Alfred Dick (Yverdon-les-Bains, 12 April 1865 - Turin 10 August 1909) was a Swiss sports executive and entrepreneur. He was the president of Foot-Ball Club Juventus and later the founder of Foot-Ball Club Torino.

== Biography ==
He was born in Switzerland and moved at a very early age to Turin. He was the manager of a leather and footwear company as well as a businessman with modern ideas but a difficult temperament and moody behaviour. Dick was the president of F.B.C. Juventus from 1905 to 1906, a period in which he was responsible for providing the Club with a consistent and solid organisational structure, for giving the first membership cards to the foreigners and for enabling the 'Bianconeri' players to train on a proper football field in the proximity of the Velodrome Umberto I, a completely different pitch compared to the one in Piazza d'Armi (until then used for such training purposes).

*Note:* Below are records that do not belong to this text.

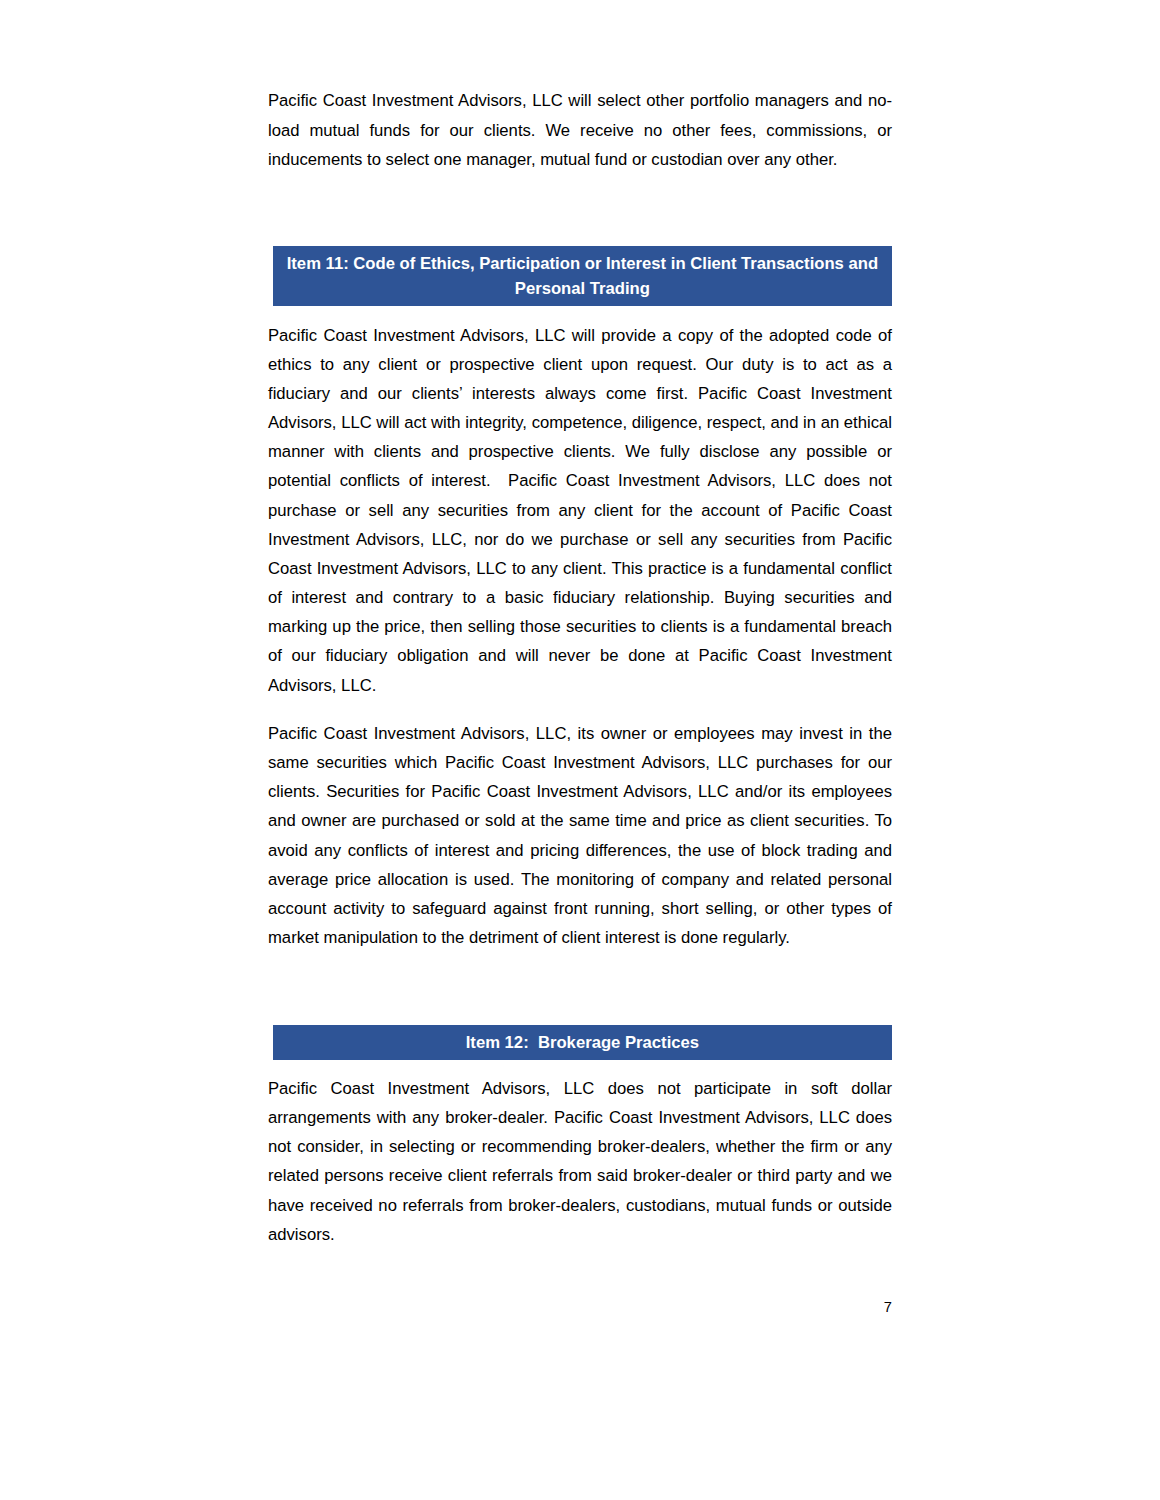Pacific Coast Investment Advisors, LLC will select other portfolio managers and no-load mutual funds for our clients. We receive no other fees, commissions, or inducements to select one manager, mutual fund or custodian over any other.
Item 11: Code of Ethics, Participation or Interest in Client Transactions and Personal Trading
Pacific Coast Investment Advisors, LLC will provide a copy of the adopted code of ethics to any client or prospective client upon request. Our duty is to act as a fiduciary and our clients’ interests always come first. Pacific Coast Investment Advisors, LLC will act with integrity, competence, diligence, respect, and in an ethical manner with clients and prospective clients. We fully disclose any possible or potential conflicts of interest. Pacific Coast Investment Advisors, LLC does not purchase or sell any securities from any client for the account of Pacific Coast Investment Advisors, LLC, nor do we purchase or sell any securities from Pacific Coast Investment Advisors, LLC to any client. This practice is a fundamental conflict of interest and contrary to a basic fiduciary relationship. Buying securities and marking up the price, then selling those securities to clients is a fundamental breach of our fiduciary obligation and will never be done at Pacific Coast Investment Advisors, LLC.
Pacific Coast Investment Advisors, LLC, its owner or employees may invest in the same securities which Pacific Coast Investment Advisors, LLC purchases for our clients. Securities for Pacific Coast Investment Advisors, LLC and/or its employees and owner are purchased or sold at the same time and price as client securities. To avoid any conflicts of interest and pricing differences, the use of block trading and average price allocation is used. The monitoring of company and related personal account activity to safeguard against front running, short selling, or other types of market manipulation to the detriment of client interest is done regularly.
Item 12: Brokerage Practices
Pacific Coast Investment Advisors, LLC does not participate in soft dollar arrangements with any broker-dealer. Pacific Coast Investment Advisors, LLC does not consider, in selecting or recommending broker-dealers, whether the firm or any related persons receive client referrals from said broker-dealer or third party and we have received no referrals from broker-dealers, custodians, mutual funds or outside advisors.
7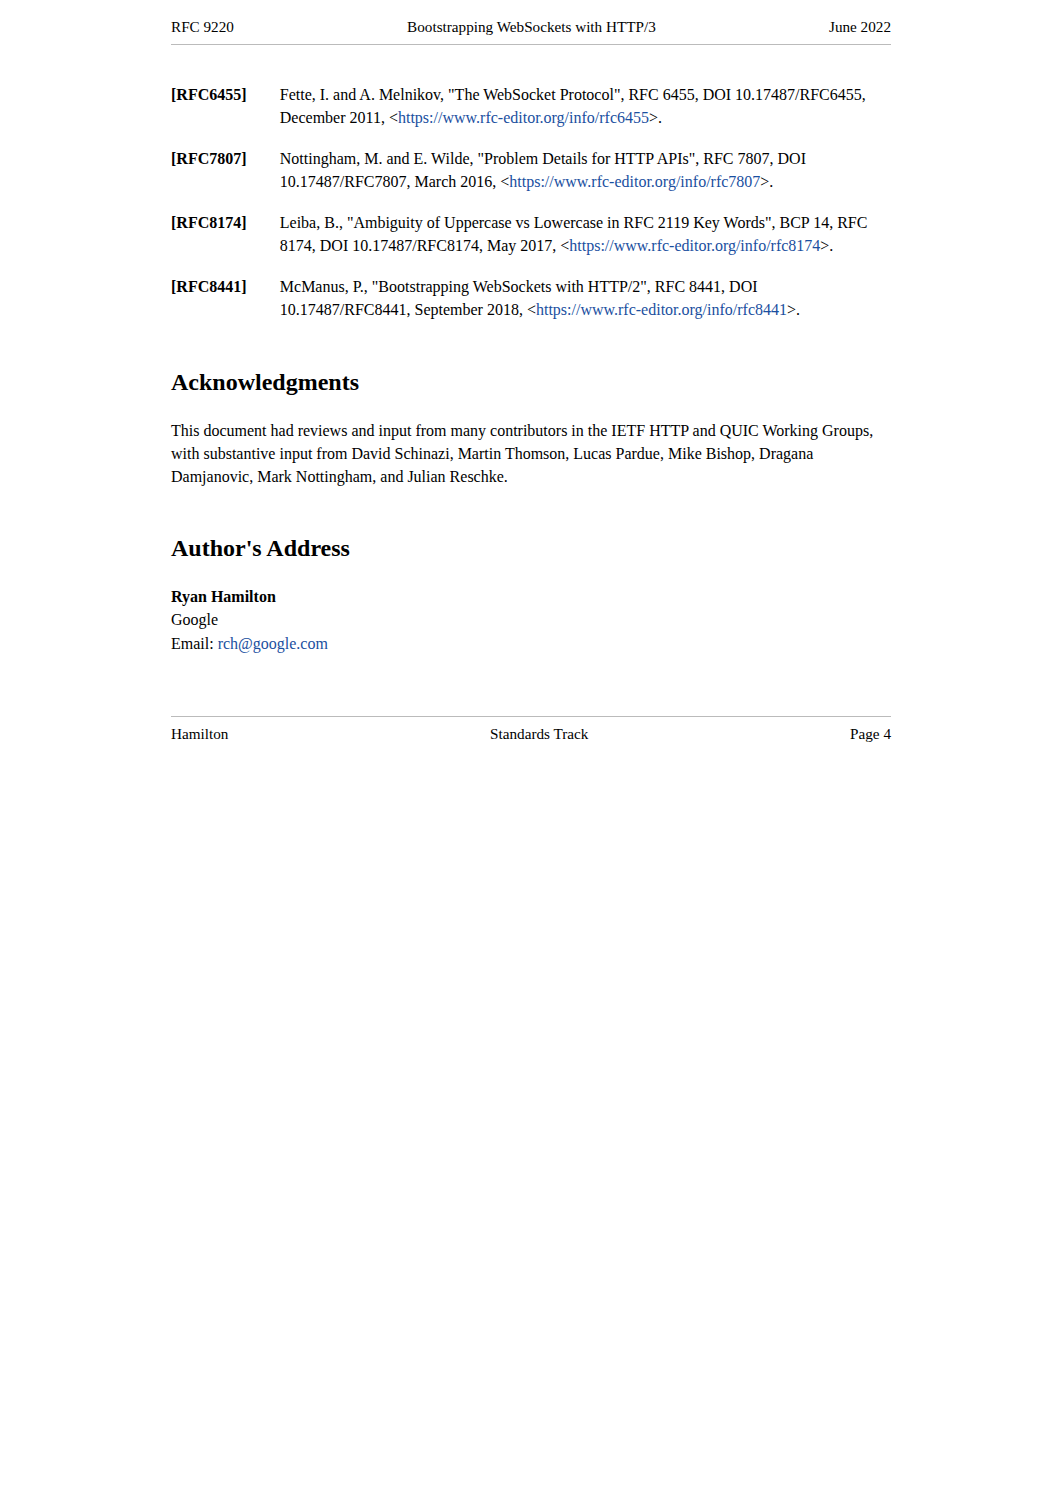RFC 9220 Bootstrapping WebSockets with HTTP/3 June 2022
[RFC6455]
Fette, I. and A. Melnikov, "The WebSocket Protocol", RFC 6455, DOI 10.17487/RFC6455, December 2011, <https://www.rfc-editor.org/info/rfc6455>.
[RFC7807]
Nottingham, M. and E. Wilde, "Problem Details for HTTP APIs", RFC 7807, DOI 10.17487/RFC7807, March 2016, <https://www.rfc-editor.org/info/rfc7807>.
[RFC8174]
Leiba, B., "Ambiguity of Uppercase vs Lowercase in RFC 2119 Key Words", BCP 14, RFC 8174, DOI 10.17487/RFC8174, May 2017, <https://www.rfc-editor.org/info/rfc8174>.
[RFC8441]
McManus, P., "Bootstrapping WebSockets with HTTP/2", RFC 8441, DOI 10.17487/RFC8441, September 2018, <https://www.rfc-editor.org/info/rfc8441>.
Acknowledgments
This document had reviews and input from many contributors in the IETF HTTP and QUIC Working Groups, with substantive input from David Schinazi, Martin Thomson, Lucas Pardue, Mike Bishop, Dragana Damjanovic, Mark Nottingham, and Julian Reschke.
Author's Address
Ryan Hamilton
Google
Email: rch@google.com
Hamilton Standards Track Page 4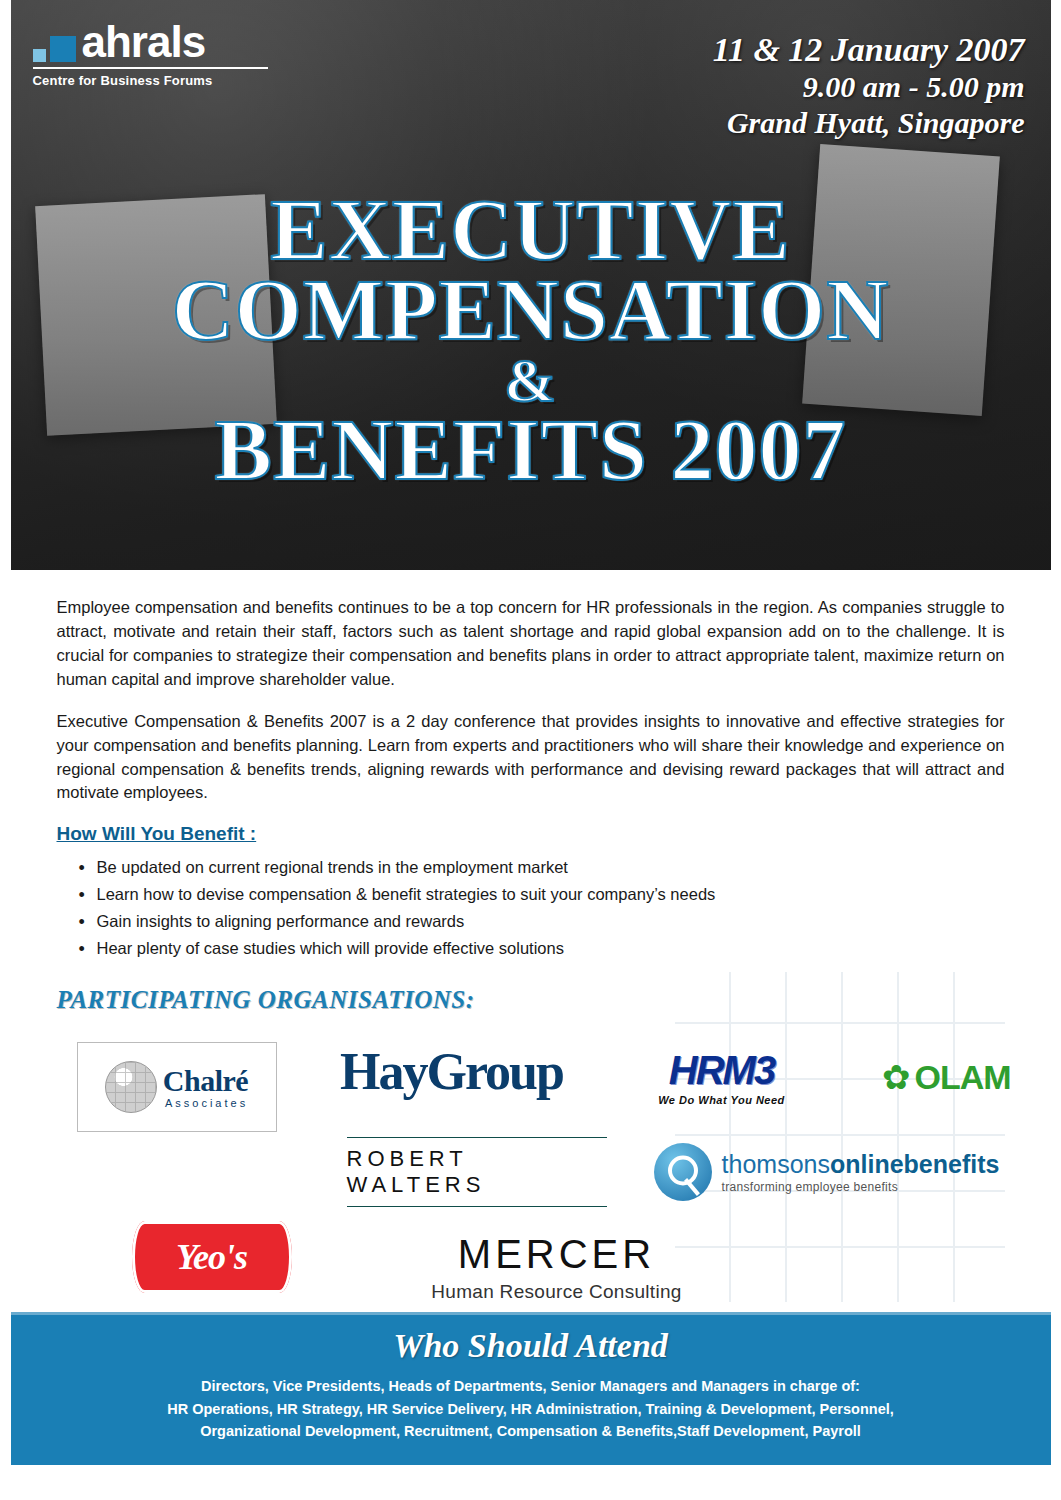ahrals
Centre for Business Forums
11 & 12 January 2007
9.00 am - 5.00 pm
Grand Hyatt, Singapore
EXECUTIVE COMPENSATION & BENEFITS 2007
Employee compensation and benefits continues to be a top concern for HR professionals in the region. As companies struggle to attract, motivate and retain their staff, factors such as talent shortage and rapid global expansion add on to the challenge. It is crucial for companies to strategize their compensation and benefits plans in order to attract appropriate talent, maximize return on human capital and improve shareholder value.
Executive Compensation & Benefits 2007 is a 2 day conference that provides insights to innovative and effective strategies for your compensation and benefits planning. Learn from experts and practitioners who will share their knowledge and experience on regional compensation & benefits trends, aligning rewards with performance and devising reward packages that will attract and motivate employees.
How Will You Benefit :
Be updated on current regional trends in the employment market
Learn how to devise compensation & benefit strategies to suit your company’s needs
Gain insights to aligning performance and rewards
Hear plenty of case studies which will provide effective solutions
PARTICIPATING ORGANISATIONS:
Chalré
Associates
HayGroup
HRM3
We Do What You Need
✿ OLAM
ROBERT WALTERS
thomsonsonlinebenefits
transforming employee benefits
Yeo's
MERCER
Human Resource Consulting
Who Should Attend
Directors, Vice Presidents, Heads of Departments, Senior Managers and Managers in charge of:
HR Operations, HR Strategy, HR Service Delivery, HR Administration, Training & Development, Personnel,
Organizational Development, Recruitment, Compensation & Benefits,Staff Development, Payroll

During his presidency, the formation of the football team from Piedmont won its first national title in 1905. The following year — in 1906 — when it came the time to vote for the renewal of the presidency, Dick was ousted by the board of directors of the White-Blacks. Consequently, as a result of this dismissal and because of the shift towards professionalism strived for by most of the Club's members, he sensationally left the Juventus Football Club. Followed in this decision by a group of dissidents, he then approached some of his fellow citizens — members of the F.B.C. Torinese — and co-founded the brand new F.B.C. Torino later that year.

Alfred Dick committed suicide with a gunshot at the age of 44 in August 1909.